The compensation judge’s determination that the injury arose out of the employment is adequately supported by substantial evidence in the record, and we must affirm.
[1] Thus the stairway was potentially accessible not only to staff but also to patients and visitors at the facility.
[2] Minn. Stat. § 176.421, subd. 1.
[3] Hengemuhle v. Long Prairie Jaycees, 358 N.W.2d 54, 59, 37 W.C.D. 235, 239 (Minn. 1984).
[4] Northern States Power Co. v. Lyon Food Prods., Inc., 304 Minn. 196, 201, 229 N.W.2d 521, 524 (1975).
[5] Id.
[6] Krovchuk v. Koch Oil Refinery, 48 W.C.D. 607, 608 (W.C.C.A. 1993), summarily aff’d (Minn. June 3, 1993).

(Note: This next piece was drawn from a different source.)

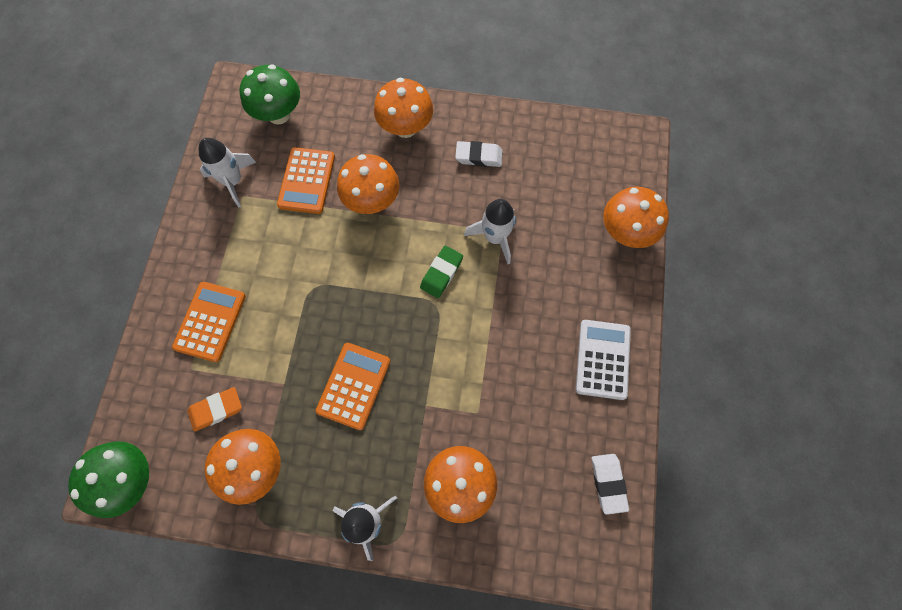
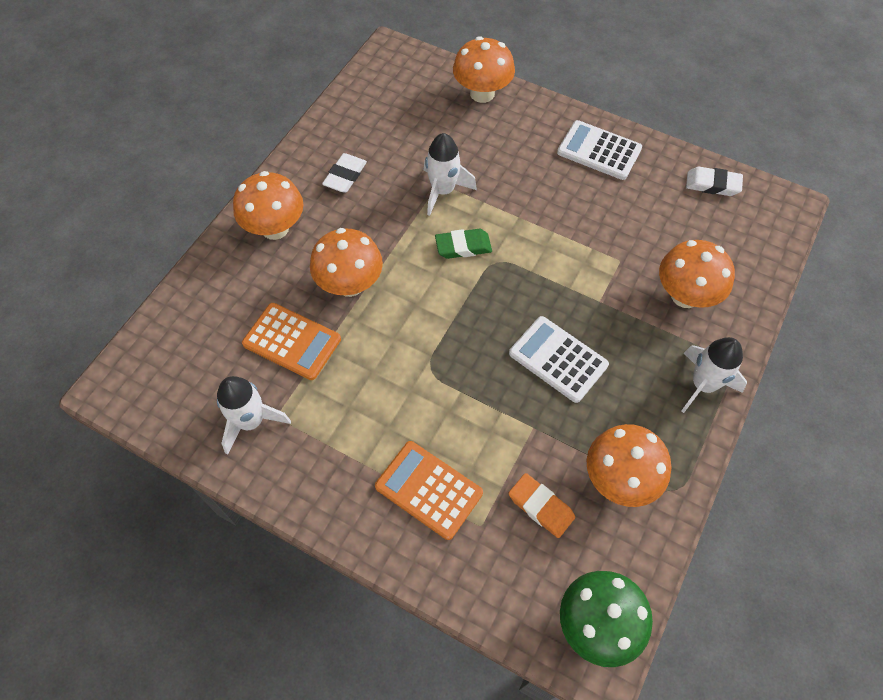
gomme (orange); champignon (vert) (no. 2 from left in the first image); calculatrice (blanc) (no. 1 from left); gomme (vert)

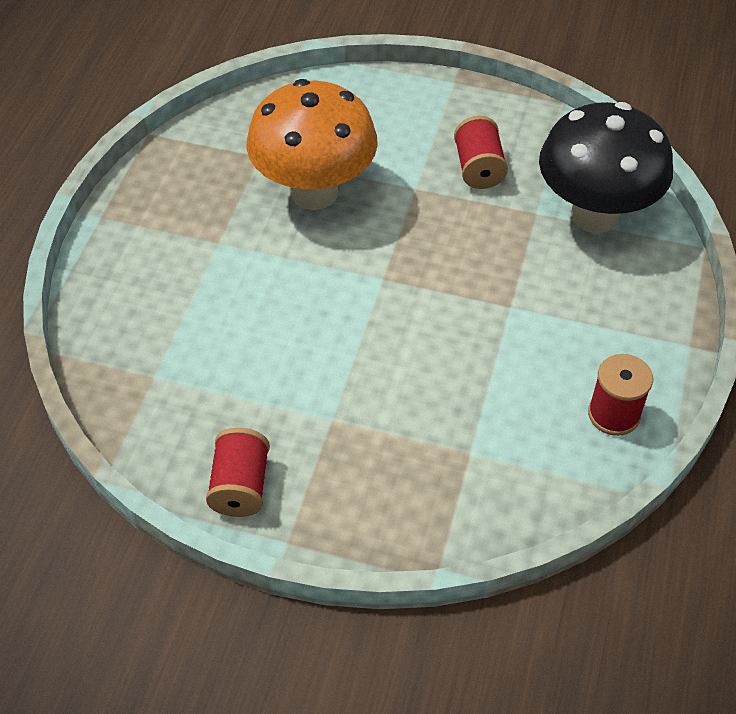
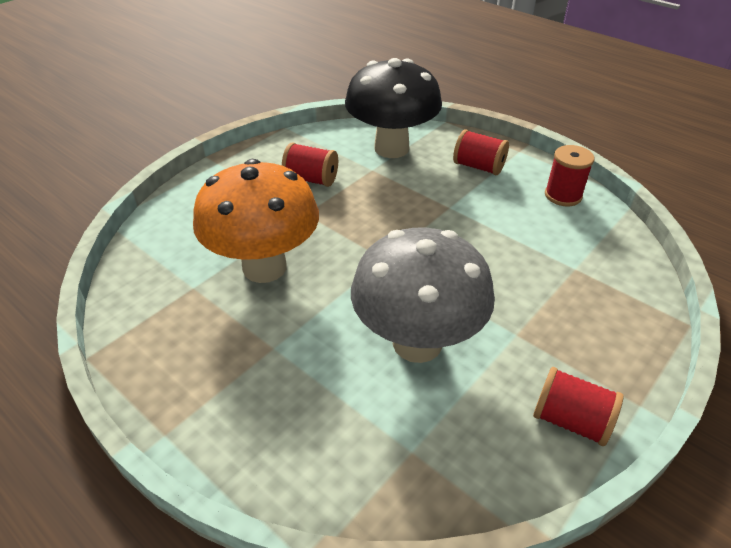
champignon (gris); bobine (rouge) (no. 2 from left)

[7] Minn. Stat. § 176.021, subd. 1.
[8] Gibberd v. Control Data Corp., 424 N.W.2d 776, 780, 40 W.C.D. 1040, 1047 (Minn. 1988).
[9] 840 N.W.2d 821, 73 W.C.D. 865 (Minn. 2013).
[10] This test was first articulated in Bohlin v. St. Louis Cnty./Nopeming Nursing Home, 61 W.C.D. 69 (W.C.C.A. 2000), summarily aff’d, 621 N.W. 2d 459 (Minn. 2011).
[11] Nelson v. City of St. Paul, 249 Minn. 53, 55-56, 81 N.W.2d 272, 275, 19 W.C.D. 120, 123 (1957) [footnote omitted].
[12] See, e.g., Kirchner v. County of Anoka, 339 N.W.2d 908, 36 W.C.D. 335 (Minn. 1983).
[13] Schreier v. Bruning Constr., 61 W.C.D. 507 (W.C.C.A. 2001).
[14] Memorandum at 4.
[15] Breimhorst v. Beckman, 227 Minn. 409, 35 N.W.2d 719, 15 W.C.D. 395 (1949).
[16] Dykhoff, 840 N.W.2d at 826, 73 W.C.D. at 872 (quoting Nelson v. City of St. Paul, 249 Minn. 53, 55-56, 81 N.W.2d 272, 275 (1957)).
[17] Id., 840 N.W.2d at 827, 73 W.C.D. at 872-73.
[18] Id.
[19] Finding 3.
[20] Finding 5.
[21] We note, further, that in Kirchner, 339 N.W.2d 908, 36 W.C.D. 335, our supreme court affirmed the compensation judge’s finding that an employee’s fall on a stairway at his workplace arose out of the employment despite the fact that the stairway on which the employee was injured was accessible to the public.